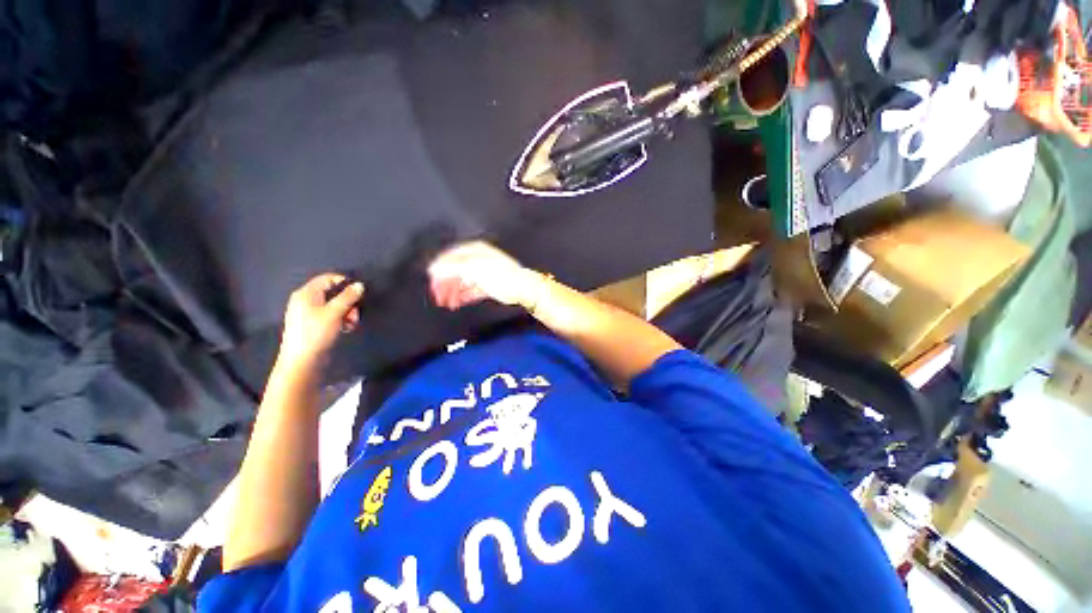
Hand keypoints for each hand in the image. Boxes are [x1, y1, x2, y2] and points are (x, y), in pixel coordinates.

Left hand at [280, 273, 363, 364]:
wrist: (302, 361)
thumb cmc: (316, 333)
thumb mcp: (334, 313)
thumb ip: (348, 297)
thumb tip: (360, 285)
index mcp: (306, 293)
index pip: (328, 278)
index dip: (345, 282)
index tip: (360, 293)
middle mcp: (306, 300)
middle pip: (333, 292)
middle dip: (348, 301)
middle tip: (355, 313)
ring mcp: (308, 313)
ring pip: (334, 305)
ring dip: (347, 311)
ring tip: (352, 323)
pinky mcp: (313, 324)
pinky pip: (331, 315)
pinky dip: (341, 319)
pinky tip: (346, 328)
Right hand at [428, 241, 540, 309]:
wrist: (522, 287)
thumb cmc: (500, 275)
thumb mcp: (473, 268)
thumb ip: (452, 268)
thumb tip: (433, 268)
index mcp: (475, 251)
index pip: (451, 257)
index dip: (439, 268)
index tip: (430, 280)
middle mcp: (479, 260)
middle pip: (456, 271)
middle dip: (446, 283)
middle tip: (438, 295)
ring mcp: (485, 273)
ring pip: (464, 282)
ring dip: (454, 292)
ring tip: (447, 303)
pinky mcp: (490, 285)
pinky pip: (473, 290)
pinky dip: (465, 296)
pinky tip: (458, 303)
━━━━
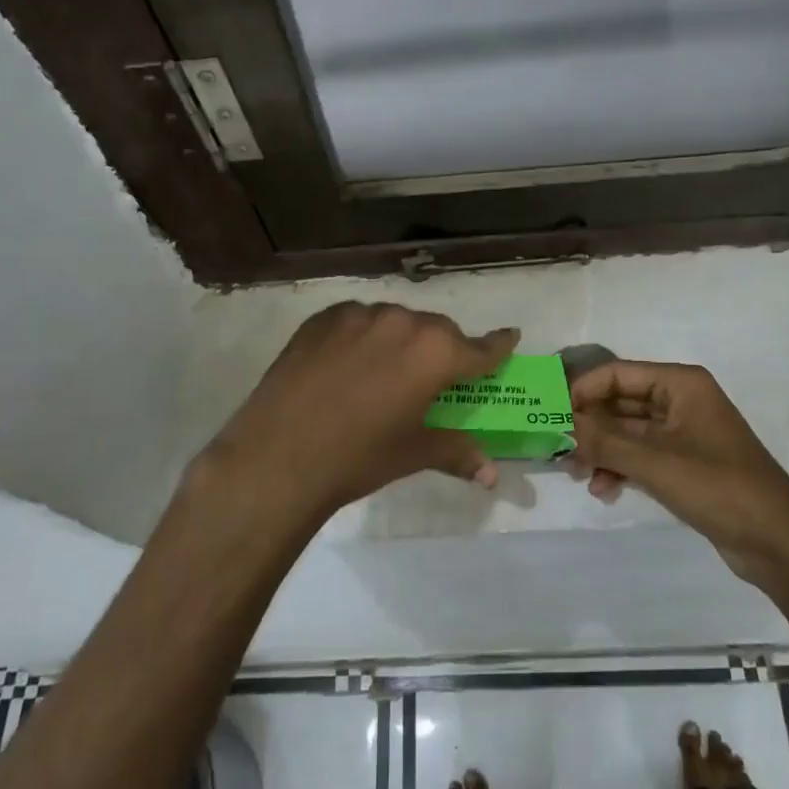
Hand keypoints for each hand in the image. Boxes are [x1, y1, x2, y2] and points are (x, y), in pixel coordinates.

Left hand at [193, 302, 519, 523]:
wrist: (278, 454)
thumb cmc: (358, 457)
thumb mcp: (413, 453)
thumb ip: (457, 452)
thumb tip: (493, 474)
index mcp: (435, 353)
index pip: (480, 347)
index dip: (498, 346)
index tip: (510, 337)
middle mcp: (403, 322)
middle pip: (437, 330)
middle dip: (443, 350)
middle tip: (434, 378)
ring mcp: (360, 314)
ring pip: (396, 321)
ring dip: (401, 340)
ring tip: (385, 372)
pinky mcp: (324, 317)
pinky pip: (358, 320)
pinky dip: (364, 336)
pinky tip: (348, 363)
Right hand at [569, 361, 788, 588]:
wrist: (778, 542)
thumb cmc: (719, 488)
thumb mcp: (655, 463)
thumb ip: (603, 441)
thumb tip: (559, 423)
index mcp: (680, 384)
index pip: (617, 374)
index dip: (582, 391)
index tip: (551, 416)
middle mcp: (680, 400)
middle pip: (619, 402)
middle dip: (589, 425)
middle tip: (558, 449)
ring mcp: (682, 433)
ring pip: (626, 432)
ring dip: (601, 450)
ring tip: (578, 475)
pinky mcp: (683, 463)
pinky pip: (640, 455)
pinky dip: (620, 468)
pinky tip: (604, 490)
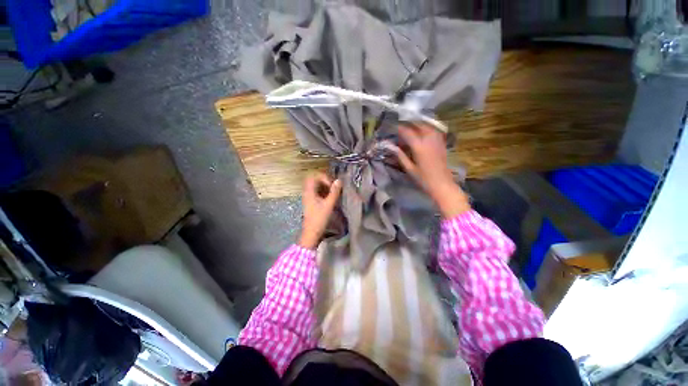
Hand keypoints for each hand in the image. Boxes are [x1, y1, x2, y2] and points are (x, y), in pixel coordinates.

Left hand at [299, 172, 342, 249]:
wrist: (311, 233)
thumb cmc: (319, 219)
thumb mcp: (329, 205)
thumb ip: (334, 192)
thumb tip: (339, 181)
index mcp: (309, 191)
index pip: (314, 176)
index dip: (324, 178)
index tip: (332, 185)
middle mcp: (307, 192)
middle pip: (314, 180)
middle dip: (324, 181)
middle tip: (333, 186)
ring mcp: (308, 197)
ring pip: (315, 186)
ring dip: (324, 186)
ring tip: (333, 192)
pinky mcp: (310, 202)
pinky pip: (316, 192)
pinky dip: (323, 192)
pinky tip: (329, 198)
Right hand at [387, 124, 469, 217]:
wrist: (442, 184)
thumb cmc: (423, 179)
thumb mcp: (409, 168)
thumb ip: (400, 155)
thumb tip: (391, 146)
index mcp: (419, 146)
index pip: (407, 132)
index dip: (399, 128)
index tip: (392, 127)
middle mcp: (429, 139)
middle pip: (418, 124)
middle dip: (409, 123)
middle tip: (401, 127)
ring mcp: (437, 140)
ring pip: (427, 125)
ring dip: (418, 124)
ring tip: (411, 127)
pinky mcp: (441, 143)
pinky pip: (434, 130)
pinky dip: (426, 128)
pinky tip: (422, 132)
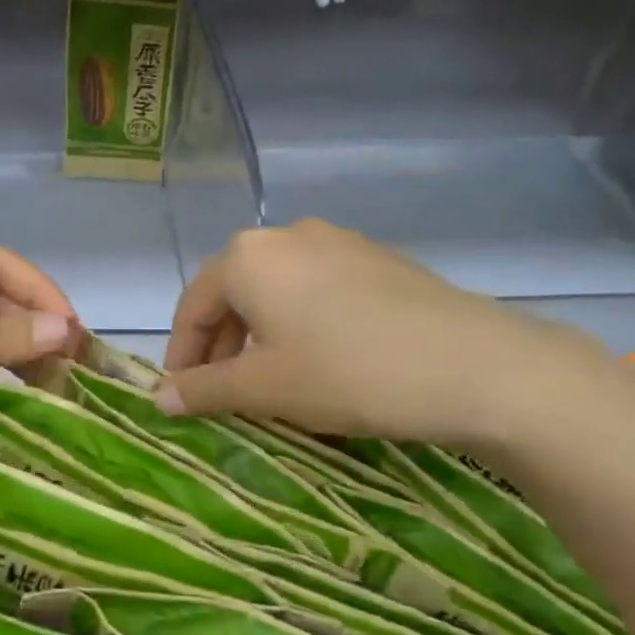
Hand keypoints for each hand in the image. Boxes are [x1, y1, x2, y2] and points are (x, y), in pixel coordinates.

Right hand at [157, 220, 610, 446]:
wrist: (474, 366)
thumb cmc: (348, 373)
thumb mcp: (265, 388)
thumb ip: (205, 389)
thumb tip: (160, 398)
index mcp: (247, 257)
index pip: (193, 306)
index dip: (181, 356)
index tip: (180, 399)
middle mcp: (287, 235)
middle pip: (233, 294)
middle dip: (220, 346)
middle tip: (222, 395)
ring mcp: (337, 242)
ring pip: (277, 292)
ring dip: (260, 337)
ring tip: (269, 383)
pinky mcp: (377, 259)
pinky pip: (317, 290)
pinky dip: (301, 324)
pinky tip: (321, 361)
━━━━
**PROBLEM TO WORK ON**
Drop the pictures; return the lines above from the line containing "ring dip: (324, 186)" to the line containing "thumb tip: (160, 398)", both included, exactly.

**ANSWER SECTION**
ring dip: (324, 186)
ring tip: (333, 192)
pinky mcp: (310, 202)
pinky pip: (316, 192)
pinky dip: (323, 192)
pinky tip: (329, 198)
Right hand at [387, 124, 469, 217]:
wrist: (442, 184)
thumb cmc: (423, 179)
thumb mcp: (409, 168)
thumb ip: (400, 155)
thumb tip: (391, 146)
index mcp: (419, 146)
index pip: (407, 132)
index dip: (399, 128)
index tip: (392, 127)
middle mcp: (429, 139)
middle pip: (418, 124)
middle dip: (409, 123)
middle tip: (401, 127)
ring mcp: (437, 140)
ring pip: (427, 125)
ring dip: (418, 124)
ring tip: (411, 127)
pinky mcp: (441, 143)
pinky pip: (434, 130)
pinky dip: (426, 128)
pinky tip: (422, 132)
Hand keypoints for each hand in the image. Boxes are [x1, y1, x2, y2] and points are (x, y), in pixel coordinates.

Right hand at [157, 220, 610, 446]:
wrist: (474, 366)
thumb cmc: (348, 373)
thumb mcp: (265, 388)
thumb ip: (205, 389)
thumb tip: (160, 398)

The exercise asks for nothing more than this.